Herleefde partneralimentatie aftrekbaar

Gerechtshof Den Haag is het eens met de rechtbank dat herleefde alimentatiebetalingen aan een ex-echtgenote rechtstreeks voortvloeien uit het familierecht en in aftrek komen als uitgaven voor onderhoudsverplichtingen.

Een man en zijn ex-echtgenote zijn in 1992 gescheiden. Zij hebben drie kinderen. Na twaalf jaar beëindigt de man in maart 2004 de partneralimentatiebetalingen. De vrouw protesteert dan niet maar vanaf 2005 maakt de man op verzoek weer maandelijks een bedrag van € 240 over aan de vrouw. De inspecteur weigert de aftrek van de in 2007 betaalde partneralimentatie.

Rechtbank Den Haag oordeelt dat de met betrekking tot vóór 1 juli 1994 ingegane alimentatieverplichtingen de mogelijkheid bestaat de rechter te verzoeken de verplichting te beëindigen als deze verplichting 15 jaar of langer heeft geduurd. De alimentatiebetalingen zijn in 2004 niet door de rechter beëindigd, zodat de betalingen die de man vanaf 2005 maandelijks aan de vrouw doet, rechtstreeks voortvloeiden uit het familierecht en aftrekbaar zijn als uitgaven voor onderhoudsverplichtingen.

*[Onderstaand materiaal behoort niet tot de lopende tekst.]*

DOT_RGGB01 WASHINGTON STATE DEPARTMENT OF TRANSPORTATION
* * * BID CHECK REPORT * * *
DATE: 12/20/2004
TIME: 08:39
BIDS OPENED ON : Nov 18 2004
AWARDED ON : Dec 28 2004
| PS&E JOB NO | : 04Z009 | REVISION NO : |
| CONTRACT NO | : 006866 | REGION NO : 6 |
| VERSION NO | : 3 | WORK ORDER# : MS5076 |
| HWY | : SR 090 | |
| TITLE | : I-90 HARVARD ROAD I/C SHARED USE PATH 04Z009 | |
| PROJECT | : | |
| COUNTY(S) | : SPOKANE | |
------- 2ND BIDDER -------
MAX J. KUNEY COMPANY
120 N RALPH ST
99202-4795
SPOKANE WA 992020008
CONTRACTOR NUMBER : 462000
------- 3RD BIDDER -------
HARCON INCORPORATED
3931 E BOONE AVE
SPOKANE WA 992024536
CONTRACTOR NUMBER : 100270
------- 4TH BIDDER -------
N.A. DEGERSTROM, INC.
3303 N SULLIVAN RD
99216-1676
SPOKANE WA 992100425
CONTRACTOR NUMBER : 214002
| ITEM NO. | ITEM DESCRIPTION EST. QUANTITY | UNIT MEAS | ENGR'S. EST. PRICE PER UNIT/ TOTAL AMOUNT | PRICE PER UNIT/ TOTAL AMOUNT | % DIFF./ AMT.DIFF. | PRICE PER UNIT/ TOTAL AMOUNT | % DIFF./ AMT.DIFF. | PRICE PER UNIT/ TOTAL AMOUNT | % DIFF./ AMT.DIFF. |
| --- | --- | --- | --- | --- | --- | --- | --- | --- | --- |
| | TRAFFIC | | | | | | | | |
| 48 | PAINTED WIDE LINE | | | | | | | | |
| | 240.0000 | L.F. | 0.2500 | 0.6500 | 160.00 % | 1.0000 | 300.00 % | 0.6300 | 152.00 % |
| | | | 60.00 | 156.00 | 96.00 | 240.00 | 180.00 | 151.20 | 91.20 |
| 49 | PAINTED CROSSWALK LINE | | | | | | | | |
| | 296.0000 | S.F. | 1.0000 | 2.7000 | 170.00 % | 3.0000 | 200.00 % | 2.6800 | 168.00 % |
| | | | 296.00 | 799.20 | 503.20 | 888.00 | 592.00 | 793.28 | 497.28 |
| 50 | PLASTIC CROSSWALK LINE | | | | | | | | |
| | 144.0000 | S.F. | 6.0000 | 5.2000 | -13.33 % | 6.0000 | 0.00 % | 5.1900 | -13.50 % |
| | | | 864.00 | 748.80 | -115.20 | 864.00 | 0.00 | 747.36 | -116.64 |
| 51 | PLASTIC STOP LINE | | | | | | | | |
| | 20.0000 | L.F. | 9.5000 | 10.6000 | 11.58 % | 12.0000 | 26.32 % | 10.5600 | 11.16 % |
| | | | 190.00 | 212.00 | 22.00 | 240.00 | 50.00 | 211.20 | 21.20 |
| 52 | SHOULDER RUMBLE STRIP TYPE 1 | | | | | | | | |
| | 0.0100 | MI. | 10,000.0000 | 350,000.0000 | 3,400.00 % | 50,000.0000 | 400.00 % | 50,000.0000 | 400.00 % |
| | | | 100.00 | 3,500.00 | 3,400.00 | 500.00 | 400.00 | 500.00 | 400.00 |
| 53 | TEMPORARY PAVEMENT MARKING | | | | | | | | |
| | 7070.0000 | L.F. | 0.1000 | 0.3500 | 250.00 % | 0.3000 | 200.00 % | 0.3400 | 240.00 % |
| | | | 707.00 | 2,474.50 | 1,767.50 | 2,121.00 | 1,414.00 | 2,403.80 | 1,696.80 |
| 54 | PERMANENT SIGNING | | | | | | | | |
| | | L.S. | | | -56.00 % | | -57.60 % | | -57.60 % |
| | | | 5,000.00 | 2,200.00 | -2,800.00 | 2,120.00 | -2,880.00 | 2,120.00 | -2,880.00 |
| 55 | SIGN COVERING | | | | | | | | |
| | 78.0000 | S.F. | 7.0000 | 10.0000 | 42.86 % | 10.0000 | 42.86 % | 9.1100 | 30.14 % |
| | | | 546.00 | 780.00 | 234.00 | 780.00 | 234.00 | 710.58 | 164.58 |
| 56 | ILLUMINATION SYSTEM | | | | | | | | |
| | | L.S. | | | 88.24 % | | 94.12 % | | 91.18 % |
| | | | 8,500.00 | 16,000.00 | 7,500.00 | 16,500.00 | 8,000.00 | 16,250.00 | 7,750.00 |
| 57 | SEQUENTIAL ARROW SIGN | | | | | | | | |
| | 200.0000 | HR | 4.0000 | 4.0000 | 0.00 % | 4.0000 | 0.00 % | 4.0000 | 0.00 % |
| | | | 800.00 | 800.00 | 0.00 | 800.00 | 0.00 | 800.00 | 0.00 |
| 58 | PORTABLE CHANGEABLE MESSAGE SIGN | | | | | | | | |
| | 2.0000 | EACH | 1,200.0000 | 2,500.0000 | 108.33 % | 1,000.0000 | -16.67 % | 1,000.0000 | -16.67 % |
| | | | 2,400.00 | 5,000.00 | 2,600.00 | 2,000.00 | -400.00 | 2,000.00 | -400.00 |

Hof Den Haag bevestigt de uitspraak van de rechtbank. Het hof acht het aannemelijk dat de man en de vrouw in 2005 de afspraak maken dat de man wederom maandelijks periodieke uitkeringen gaat doen op grond van een rechtstreeks uit het familierecht voortvloeiende verplichting. Het maakt niet uit dat de ex-echtgenote een zodanig eigen inkomen geniet dat mogelijk in 2007 geen sprake meer is van een onderhoudsverplichting. Het hof gelooft de verklaring van de man dat de ex-echtgenote heeft gesteld niet in haar levensonderhoud te kunnen voorzien.